I have two columns in a df and rows of dates. I'd like to see how well each column matches the other and moves in sync with the other column - ie. do they move in tandem and does one influence the movements in the other.
Col1 Col2
Date
1991-01-01 00:00:00 00:00 6.945847 3.4222
1991-04-01 00:00:00 00:00 8.377481 6.7783
1991-07-01 00:00:00 00:00 7.869787 4.6666
... ...
Is there a way to do this in pandas?
I thought of dividing each row by the value in the first row to see the % increase, but wondered if there was a better statistical way of doing this.
Thanks.
CodePudding user response:
If you want to calculate Spearman correlation coefficient you can use Scipy package
df = pd.DataFrame({'Date': ['1991-01-01 00:00:00 00:00', '1991-04-01 00:00:00 00:00', '1991-07-01 00:00:00 00:00'],
'Col1': [6.945847 , 8.377481, 7.869787],
'Col2': [3.4222, 6.7783, 4.6666]}).set_index('Date')
from scipy import stats
stats.spearmanr(df['Col1'], df['Col2'])
>>>
SpearmanrResult(correlation=1.0, pvalue=0.0)
CodePudding user response:
https://en.wikipedia.org/wiki/Cross-correlation
https://docs.scipy.org/doc/scipy/reference/generated/scipy.signal.correlate.html
Spearman only tells you the correlation at zero shift.

■ ■ ■ ■

(Task requirements)
(a) Which Col2 values appear in the table in the opening post of the pandas forum thread?
(b) Can you rewrite the paragraph in the pandas forum thread that begins "I have two columns in a df" more briefly, keeping its main facts?

■ ■ ■ ■

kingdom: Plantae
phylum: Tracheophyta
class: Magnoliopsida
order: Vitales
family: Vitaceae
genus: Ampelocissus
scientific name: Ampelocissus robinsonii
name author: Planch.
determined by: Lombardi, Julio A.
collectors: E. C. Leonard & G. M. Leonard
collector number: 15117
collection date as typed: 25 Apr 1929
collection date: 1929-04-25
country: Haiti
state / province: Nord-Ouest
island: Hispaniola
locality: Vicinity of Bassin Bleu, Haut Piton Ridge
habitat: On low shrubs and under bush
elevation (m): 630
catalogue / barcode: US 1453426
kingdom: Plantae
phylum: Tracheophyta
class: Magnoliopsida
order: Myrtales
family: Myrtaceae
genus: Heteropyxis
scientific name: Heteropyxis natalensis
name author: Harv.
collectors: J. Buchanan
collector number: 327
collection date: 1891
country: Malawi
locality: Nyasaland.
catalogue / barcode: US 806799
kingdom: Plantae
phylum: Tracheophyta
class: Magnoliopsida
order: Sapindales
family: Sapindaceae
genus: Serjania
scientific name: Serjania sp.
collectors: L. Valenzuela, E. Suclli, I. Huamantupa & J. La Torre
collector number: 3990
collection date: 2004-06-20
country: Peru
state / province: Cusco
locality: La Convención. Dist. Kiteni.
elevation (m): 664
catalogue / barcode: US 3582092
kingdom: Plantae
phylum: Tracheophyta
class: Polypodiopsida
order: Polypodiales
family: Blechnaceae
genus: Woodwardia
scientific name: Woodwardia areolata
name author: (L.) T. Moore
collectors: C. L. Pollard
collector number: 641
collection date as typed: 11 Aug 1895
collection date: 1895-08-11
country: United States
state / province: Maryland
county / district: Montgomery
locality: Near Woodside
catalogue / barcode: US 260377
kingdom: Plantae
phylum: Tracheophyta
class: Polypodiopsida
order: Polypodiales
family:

■ ■ ■ ■

(Answers for the tasks)
(a) 3.4222, 6.7783, 4.6666

(b) My df has two columns, with one row per date. I want to see how closely the columns match and move in sync, and whether one influences the other's movements.